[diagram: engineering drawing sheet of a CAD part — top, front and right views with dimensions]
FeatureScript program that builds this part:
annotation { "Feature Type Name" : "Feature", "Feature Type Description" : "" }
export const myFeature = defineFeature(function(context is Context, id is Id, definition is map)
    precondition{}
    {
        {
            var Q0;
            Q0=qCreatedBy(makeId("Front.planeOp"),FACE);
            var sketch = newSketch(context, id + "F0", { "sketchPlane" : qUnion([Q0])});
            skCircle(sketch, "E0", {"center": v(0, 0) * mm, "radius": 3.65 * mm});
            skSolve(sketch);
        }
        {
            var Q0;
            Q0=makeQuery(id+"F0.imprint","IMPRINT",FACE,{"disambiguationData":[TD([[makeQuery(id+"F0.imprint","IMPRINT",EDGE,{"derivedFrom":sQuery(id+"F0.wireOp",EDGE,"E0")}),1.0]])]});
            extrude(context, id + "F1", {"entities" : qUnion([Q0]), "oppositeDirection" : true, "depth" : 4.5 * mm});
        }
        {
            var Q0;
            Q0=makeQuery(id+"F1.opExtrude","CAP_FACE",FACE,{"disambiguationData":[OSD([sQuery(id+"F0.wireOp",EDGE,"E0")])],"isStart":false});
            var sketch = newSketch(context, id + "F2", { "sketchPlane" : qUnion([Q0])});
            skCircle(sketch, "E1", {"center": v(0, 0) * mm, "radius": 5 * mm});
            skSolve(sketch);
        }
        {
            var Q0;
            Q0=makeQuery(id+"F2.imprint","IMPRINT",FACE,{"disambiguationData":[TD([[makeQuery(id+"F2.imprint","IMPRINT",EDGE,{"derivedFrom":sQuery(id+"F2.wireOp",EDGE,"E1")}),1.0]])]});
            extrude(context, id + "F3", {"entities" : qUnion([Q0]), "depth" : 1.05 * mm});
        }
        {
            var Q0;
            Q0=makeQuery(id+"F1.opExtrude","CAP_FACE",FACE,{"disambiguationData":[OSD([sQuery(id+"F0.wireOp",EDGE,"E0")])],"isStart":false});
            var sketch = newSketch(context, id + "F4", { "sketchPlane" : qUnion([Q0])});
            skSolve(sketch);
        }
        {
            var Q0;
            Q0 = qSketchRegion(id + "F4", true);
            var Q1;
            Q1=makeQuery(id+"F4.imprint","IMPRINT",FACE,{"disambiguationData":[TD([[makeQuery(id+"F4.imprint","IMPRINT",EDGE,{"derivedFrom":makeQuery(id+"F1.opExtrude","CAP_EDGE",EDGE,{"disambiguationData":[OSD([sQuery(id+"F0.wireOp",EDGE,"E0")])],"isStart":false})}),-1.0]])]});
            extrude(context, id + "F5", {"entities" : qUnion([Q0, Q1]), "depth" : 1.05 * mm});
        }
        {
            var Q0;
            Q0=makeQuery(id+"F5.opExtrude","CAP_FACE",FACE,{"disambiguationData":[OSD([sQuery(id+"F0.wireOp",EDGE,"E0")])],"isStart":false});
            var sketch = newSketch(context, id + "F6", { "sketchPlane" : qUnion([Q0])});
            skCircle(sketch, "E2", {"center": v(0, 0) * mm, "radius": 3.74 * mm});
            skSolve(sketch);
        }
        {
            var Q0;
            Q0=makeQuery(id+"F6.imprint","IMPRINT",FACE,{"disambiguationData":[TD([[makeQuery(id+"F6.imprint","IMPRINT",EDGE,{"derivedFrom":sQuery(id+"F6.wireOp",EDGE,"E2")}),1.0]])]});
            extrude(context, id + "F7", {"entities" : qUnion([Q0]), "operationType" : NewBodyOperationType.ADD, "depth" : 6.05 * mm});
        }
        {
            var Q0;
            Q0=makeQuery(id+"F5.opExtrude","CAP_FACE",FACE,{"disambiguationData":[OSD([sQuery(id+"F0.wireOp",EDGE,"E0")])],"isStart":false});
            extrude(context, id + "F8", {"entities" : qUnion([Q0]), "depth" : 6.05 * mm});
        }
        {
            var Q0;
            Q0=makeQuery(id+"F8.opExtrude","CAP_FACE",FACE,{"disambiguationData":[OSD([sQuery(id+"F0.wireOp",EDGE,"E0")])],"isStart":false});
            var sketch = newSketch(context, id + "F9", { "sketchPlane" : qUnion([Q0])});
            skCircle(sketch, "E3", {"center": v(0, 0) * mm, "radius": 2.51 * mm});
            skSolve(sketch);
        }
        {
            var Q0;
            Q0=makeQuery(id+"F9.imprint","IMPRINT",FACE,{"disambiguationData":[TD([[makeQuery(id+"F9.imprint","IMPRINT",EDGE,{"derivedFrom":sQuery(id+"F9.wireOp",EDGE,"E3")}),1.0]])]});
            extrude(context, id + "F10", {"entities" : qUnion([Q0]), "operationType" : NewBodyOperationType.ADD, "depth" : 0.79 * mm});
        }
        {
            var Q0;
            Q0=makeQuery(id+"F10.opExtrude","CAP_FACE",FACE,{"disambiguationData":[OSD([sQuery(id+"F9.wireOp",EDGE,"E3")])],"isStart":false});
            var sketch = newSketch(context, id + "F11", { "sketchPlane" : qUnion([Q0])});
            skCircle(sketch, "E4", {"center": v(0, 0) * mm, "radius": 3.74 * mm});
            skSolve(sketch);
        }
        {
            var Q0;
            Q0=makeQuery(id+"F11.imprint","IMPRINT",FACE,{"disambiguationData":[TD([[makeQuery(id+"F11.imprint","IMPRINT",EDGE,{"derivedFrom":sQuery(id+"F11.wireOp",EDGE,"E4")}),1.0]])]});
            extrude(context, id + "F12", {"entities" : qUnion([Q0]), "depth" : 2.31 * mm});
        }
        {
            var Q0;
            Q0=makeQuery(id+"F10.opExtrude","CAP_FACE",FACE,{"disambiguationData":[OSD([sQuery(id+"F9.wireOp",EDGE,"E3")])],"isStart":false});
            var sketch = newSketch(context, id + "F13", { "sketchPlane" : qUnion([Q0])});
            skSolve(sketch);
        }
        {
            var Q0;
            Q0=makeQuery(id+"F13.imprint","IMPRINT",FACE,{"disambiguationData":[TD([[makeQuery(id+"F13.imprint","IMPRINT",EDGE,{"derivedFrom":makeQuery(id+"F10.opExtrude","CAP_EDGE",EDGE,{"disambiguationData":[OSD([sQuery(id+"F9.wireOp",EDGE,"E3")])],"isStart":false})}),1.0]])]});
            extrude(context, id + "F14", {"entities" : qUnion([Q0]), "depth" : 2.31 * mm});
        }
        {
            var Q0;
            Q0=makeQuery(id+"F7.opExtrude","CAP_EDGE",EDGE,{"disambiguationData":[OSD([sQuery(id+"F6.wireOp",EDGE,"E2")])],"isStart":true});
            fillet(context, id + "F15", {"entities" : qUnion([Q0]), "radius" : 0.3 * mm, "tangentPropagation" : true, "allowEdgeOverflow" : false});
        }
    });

============================================================

WHAT TO PRODUCE »
Copy out, in full, each of the lines above that contains the string "entities".

FINISHED TASK »
            extrude(context, id + "F1", {"entities" : qUnion([Q0]), "oppositeDirection" : true, "depth" : 4.5 * mm});
            extrude(context, id + "F3", {"entities" : qUnion([Q0]), "depth" : 1.05 * mm});
            extrude(context, id + "F5", {"entities" : qUnion([Q0, Q1]), "depth" : 1.05 * mm});
            extrude(context, id + "F7", {"entities" : qUnion([Q0]), "operationType" : NewBodyOperationType.ADD, "depth" : 6.05 * mm});
            extrude(context, id + "F8", {"entities" : qUnion([Q0]), "depth" : 6.05 * mm});
            extrude(context, id + "F10", {"entities" : qUnion([Q0]), "operationType" : NewBodyOperationType.ADD, "depth" : 0.79 * mm});
            extrude(context, id + "F12", {"entities" : qUnion([Q0]), "depth" : 2.31 * mm});
            extrude(context, id + "F14", {"entities" : qUnion([Q0]), "depth" : 2.31 * mm});
            fillet(context, id + "F15", {"entities" : qUnion([Q0]), "radius" : 0.3 * mm, "tangentPropagation" : true, "allowEdgeOverflow" : false});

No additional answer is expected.